Reputation: 491
In the process of merging two datasets I was checking the data for duplicate entries, using the function duplicated
. I get two different outputs whether I run duplicated
before or after setkey()
. Is this natural behaviour in data.table
? In my (humble) opinion the number of duplicates should be unchanged by setting the key, which, in my understanding, is just a reordering and indexing of the data.table
. Am I missing some crucial point?
Thanks alot!
Here is an example data.table
:
> DT
id x1 x2
1: A 0 1
2: A 1 1
3: B 0 1
4: B 1 0
5: C 1 1
6: C 0 0
Runnning duplicated
on this unkeyed dataset I get the result of no duplicate entries, which seems in order.
duplicated(DT)
[1] FALSE FALSE FALSE FALSE FALSE FALSE
Then after setting the key with setkey()
i get the following output,
setkey(DT,id)
duplicated(DT)
[1] FALSE TRUE FALSE TRUE FALSE TRUE
where the function indicates 3 duplicates. I just don't get it...

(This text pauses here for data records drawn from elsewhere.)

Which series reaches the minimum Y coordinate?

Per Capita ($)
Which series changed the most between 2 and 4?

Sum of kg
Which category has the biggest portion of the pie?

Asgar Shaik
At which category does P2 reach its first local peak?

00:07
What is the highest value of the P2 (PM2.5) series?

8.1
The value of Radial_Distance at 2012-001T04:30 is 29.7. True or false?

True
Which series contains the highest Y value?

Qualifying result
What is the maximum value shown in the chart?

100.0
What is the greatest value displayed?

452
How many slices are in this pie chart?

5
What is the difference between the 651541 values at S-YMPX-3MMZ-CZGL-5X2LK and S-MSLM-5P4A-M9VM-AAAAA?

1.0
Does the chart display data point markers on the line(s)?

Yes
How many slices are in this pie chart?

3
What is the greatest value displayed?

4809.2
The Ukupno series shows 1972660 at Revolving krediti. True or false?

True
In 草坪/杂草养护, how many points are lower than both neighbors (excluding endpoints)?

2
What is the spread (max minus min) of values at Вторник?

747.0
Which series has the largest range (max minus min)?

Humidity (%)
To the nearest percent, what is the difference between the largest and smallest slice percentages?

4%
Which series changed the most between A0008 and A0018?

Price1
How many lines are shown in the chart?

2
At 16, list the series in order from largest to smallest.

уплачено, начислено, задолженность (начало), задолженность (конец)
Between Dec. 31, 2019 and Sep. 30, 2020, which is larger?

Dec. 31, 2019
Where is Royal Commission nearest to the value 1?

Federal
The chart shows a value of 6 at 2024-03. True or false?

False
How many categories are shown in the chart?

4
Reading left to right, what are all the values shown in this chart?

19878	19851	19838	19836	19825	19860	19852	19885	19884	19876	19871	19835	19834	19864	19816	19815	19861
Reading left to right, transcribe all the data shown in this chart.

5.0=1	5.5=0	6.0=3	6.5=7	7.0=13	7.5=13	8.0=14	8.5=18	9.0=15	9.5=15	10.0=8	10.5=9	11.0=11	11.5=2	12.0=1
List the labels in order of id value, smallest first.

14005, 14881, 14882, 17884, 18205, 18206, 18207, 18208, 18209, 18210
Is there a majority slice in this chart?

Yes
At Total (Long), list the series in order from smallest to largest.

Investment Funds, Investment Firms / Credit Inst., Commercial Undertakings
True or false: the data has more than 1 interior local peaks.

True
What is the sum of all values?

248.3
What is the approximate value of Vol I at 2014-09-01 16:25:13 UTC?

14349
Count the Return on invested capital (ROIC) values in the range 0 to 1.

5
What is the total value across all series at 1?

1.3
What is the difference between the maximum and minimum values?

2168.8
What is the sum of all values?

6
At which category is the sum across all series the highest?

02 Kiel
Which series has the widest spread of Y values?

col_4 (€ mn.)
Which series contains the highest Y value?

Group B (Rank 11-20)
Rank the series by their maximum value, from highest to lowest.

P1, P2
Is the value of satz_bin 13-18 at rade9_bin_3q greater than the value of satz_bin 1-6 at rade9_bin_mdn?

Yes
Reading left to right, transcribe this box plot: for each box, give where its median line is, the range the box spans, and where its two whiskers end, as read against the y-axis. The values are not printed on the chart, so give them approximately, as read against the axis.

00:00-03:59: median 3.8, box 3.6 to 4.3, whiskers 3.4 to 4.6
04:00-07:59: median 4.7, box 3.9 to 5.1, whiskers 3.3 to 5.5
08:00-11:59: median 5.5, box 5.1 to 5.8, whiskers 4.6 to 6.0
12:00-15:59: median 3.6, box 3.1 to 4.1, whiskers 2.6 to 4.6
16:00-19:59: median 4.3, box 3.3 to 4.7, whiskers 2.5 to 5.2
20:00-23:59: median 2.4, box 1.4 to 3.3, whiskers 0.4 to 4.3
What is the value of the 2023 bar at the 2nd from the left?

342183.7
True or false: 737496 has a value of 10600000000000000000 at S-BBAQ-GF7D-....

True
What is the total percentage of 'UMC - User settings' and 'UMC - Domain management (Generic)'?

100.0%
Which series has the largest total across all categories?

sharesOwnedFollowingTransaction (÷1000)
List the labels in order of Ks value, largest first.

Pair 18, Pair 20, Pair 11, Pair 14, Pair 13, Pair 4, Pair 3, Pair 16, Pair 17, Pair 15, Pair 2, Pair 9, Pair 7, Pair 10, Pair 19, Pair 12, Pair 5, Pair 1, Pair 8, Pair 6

Here is the code i used to generate the data.table
set.seed(123)
id <- rep(LETTERS[1:3],each=2)
x1 <- sample(c(0,1),6,T)
x2 <- sample(c(0,1),6,T)
DT <- data.table(id,x1,x2)
Upvotes: 1
Views: 384
Reputation: 491
To get duplicated
to use elements from each column, after setting one or multiple key columns, in the row-wise duplicate check, use
duplicated(DT,by=NULL)
> [1] FALSE FALSE FALSE FALSE FALSE FALSE
As the documentation states duplicated
for data.table
behaves differently from the base-version or when it is handling data.frames
.
When you set the key with setkey()
the function duplicated
only checks the rows in the key-columns for duplicates. In the question only id
is set as key so only the rows (so in this case, the elements in the column) of id
are checked for duplicates.
If you specify the by
argument in duplicated
the function checks if the rows, with elements from each of the columns specified in by
, have duplicated rows below in the table.
By setting by=NULL
all columns are considered, and the function checks for row-wise duplicates, where the row vectors contain elements from all columns.This mimics the behaviour of duplicated
when handling data.frames
.
Upvotes: 2